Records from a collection
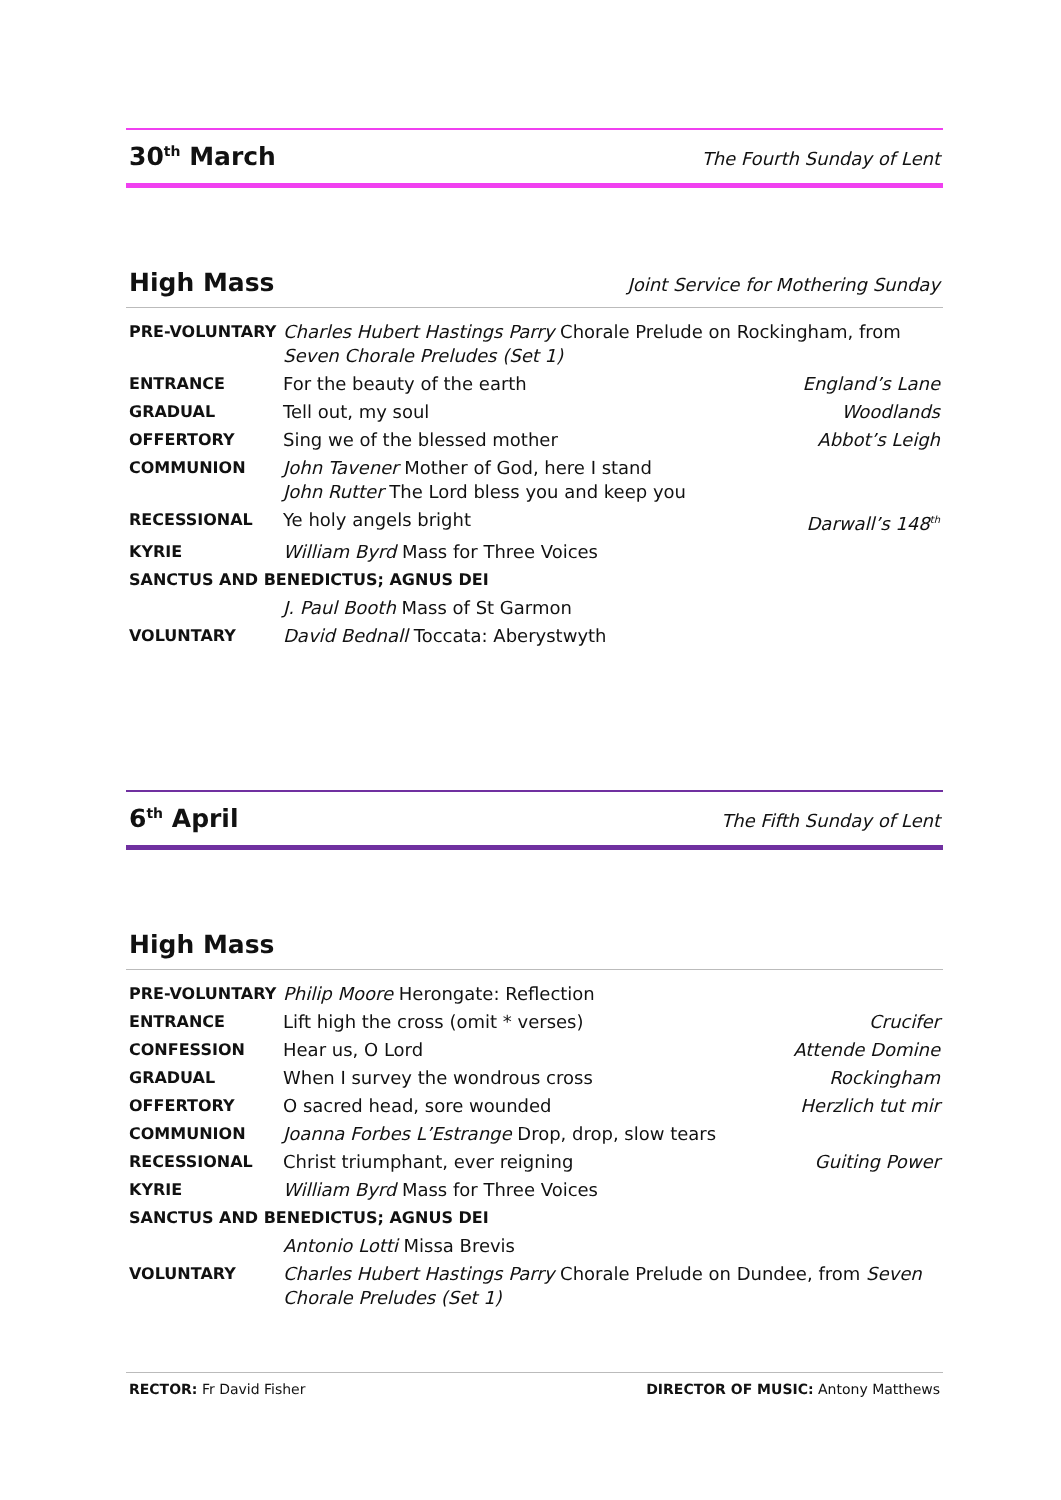30<sup>th</sup> March The Fourth Sunday of Lent
High Mass Joint Service for Mothering Sunday
| PRE-VOLUNTARY | Charles Hubert Hastings Parry Chorale Prelude on Rockingham, from Seven Chorale Preludes (Set 1) | |
| ENTRANCE | For the beauty of the earth | England’s Lane |
| GRADUAL | Tell out, my soul | Woodlands |
| OFFERTORY | Sing we of the blessed mother | Abbot’s Leigh |
| COMMUNION | John Tavener Mother of God, here I stand John Rutter The Lord bless you and keep you | |
| RECESSIONAL | Ye holy angels bright | Darwall’s 148<sup>th</sup> |
| KYRIE | William Byrd Mass for Three Voices | |
| SANCTUS AND BENEDICTUS; AGNUS DEI | | |
| | J. Paul Booth Mass of St Garmon | |
| VOLUNTARY | David Bednall Toccata: Aberystwyth | |
6<sup>th</sup> April The Fifth Sunday of Lent
High Mass
| PRE-VOLUNTARY | Philip Moore Herongate: Reflection | |
| ENTRANCE | Lift high the cross (omit * verses) | Crucifer |
| CONFESSION | Hear us, O Lord | Attende Domine |
| GRADUAL | When I survey the wondrous cross | Rockingham |
| OFFERTORY | O sacred head, sore wounded | Herzlich tut mir |
| COMMUNION | Joanna Forbes L’Estrange Drop, drop, slow tears | |
| RECESSIONAL | Christ triumphant, ever reigning | Guiting Power |
| KYRIE | William Byrd Mass for Three Voices | |
| SANCTUS AND BENEDICTUS; AGNUS DEI | | |
| | Antonio Lotti Missa Brevis | |
| VOLUNTARY | Charles Hubert Hastings Parry Chorale Prelude on Dundee, from Seven Chorale Preludes (Set 1) | |
RECTOR: Fr David Fisher DIRECTOR OF MUSIC: Antony Matthews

§ Problem
Your response must consist of the lines from the beginning of the data through the line containing "PRE-VOLUNTARY | Charles", transcribed exactly, with no pictures.

§ Solution to this task
30<sup>th</sup> March The Fourth Sunday of Lent
High Mass Joint Service for Mothering Sunday
| PRE-VOLUNTARY | Charles Hubert Hastings Parry Chorale Prelude on Rockingham, from Seven Chorale Preludes (Set 1) | |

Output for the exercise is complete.